The soil-root system shear strength (SRSS) is a useful dynamic parameter for evaluating soil detachment capacity by flowing water and slope stability. The changes in soil properties and root traits induced by vegetation restoration likely affect SRSS considerably. Nevertheless, few in-situ shear tests have been conducted to quantify the effects of restoration mode on SRSS in semi-arid region. This study was conducted to quantify the impact of restoration mode on SRSS of 0-50 cm soil layer at sites of one slope farmland (maize) and five vegetation restored lands (abandoned farmland, korshinsk peashrub, black locust, Chinese pine, and the mixed forest of amorpha and Chinese pine) and further to identify the related dominant contributing factors on the Loess Plateau.

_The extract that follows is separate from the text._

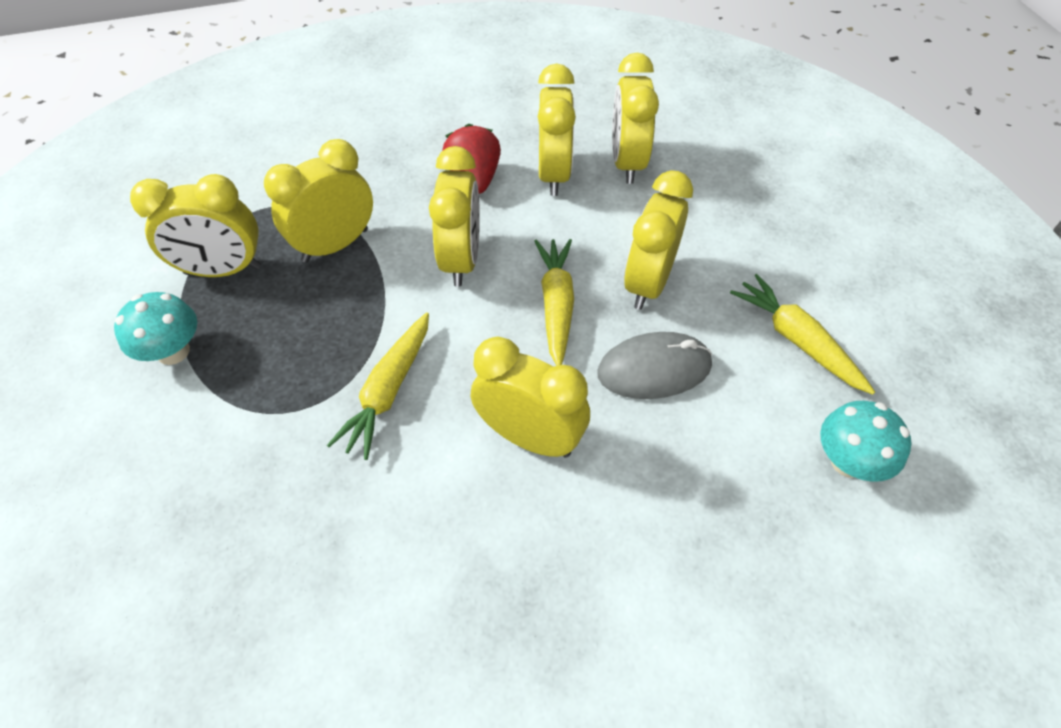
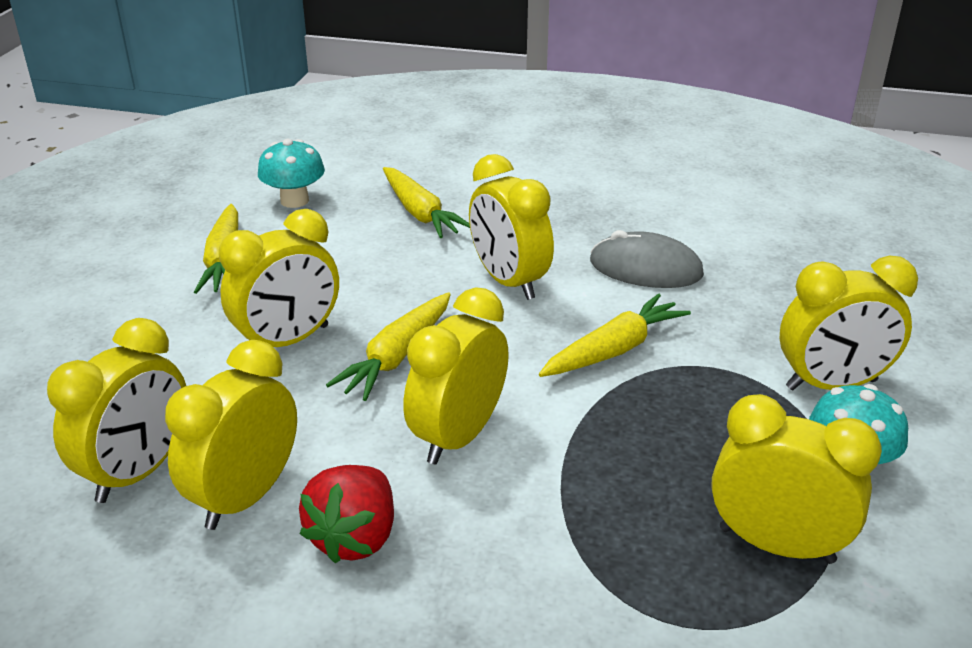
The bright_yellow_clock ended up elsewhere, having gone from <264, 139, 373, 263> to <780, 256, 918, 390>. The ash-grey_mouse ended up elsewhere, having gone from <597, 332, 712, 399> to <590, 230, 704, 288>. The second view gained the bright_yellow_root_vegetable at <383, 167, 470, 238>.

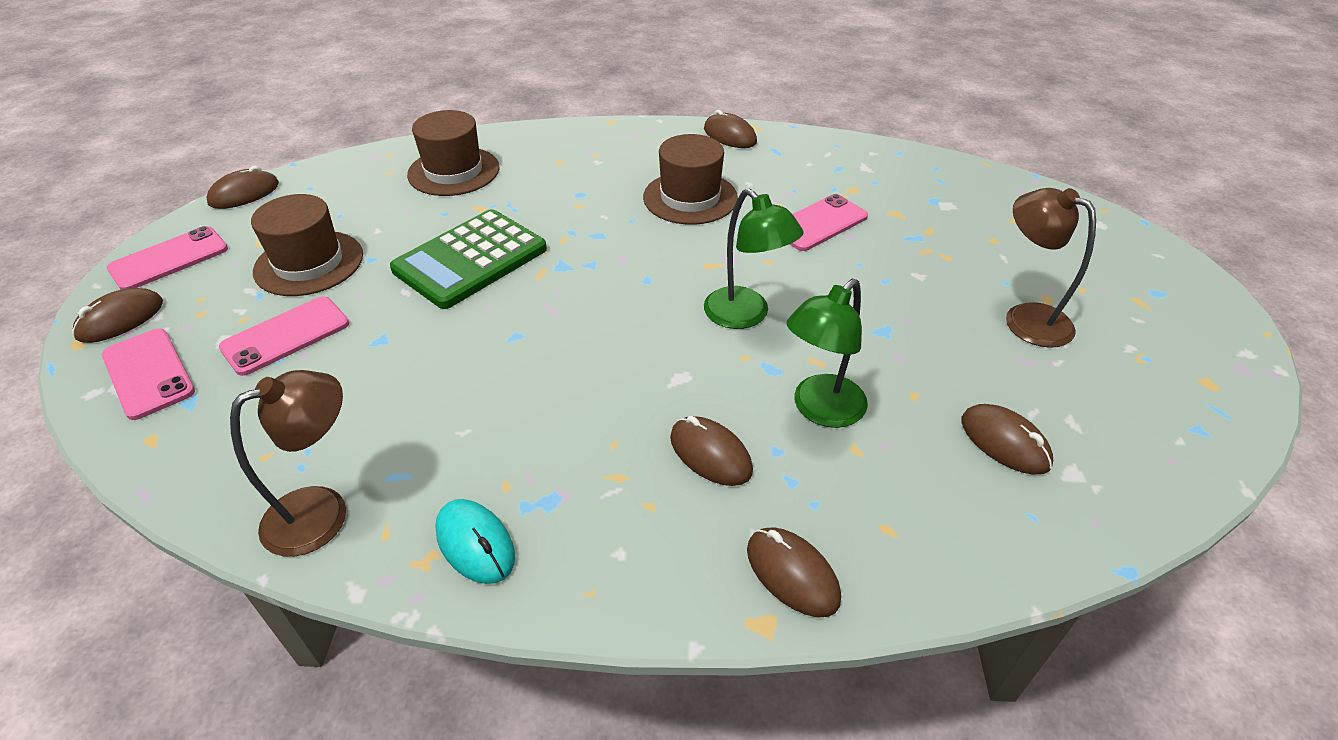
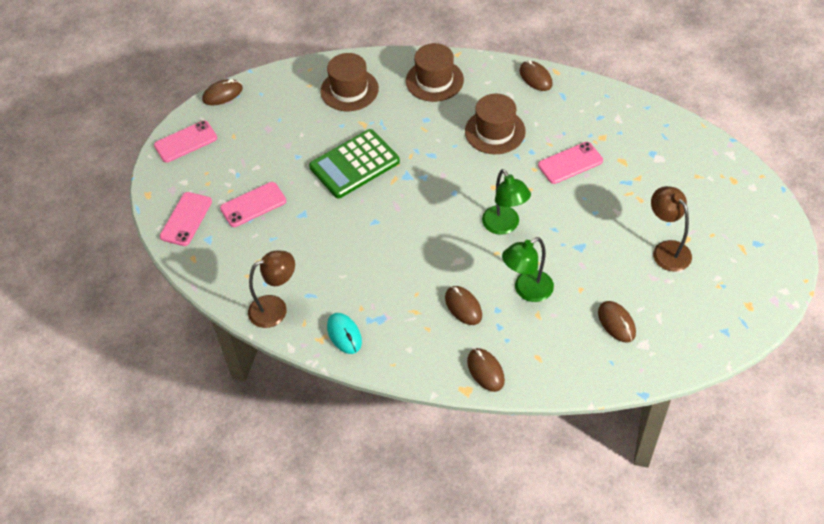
The dark_brown_top_hat ended up elsewhere, having gone from <251, 194, 363, 296> to <406, 43, 464, 102>. The second view lost the dark_brown_mouse at <72, 288, 163, 343>. The pink_phone at <102, 329, 195, 420> ended up facing another way, 45 degrees clockwise from before.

SRSS was reflected by the strain energy calibrated to 15% soil water content (SEc), peak shear stress (PSS) and the displacement of PSS (DPS) determined from the measured shear stress-displacement curves. The results showed that SEc decreased with soil depth (0-50 cm) for all vegetation restored lands. PSS increased with soil depth, except for slope farmland and abandoned farmland. DPS also decreased with soil depth as a whole. The mean SEc of 0-50 cm soil layer of different vegetation restored lands were 2.29-2.67 times greater than that of slope farmland. Chinese pine with a mean SEc of 138.3 J center dot m(-2) was the best restoration mode to enhance soil erodibility. Soil water content significantly impacted SRSS and it decreased logarithmically with soil moisture. Plant roots could improve the ductility of soil, making shear failure with a great displacement. Root surface area density was the most sensitive parameter to reflect the effect of root system on soil strain energy. These results are helpful for understanding the mechanical mechanism of vegetation restored soils to mitigate erosion and to enhance slope stability in semi-arid region.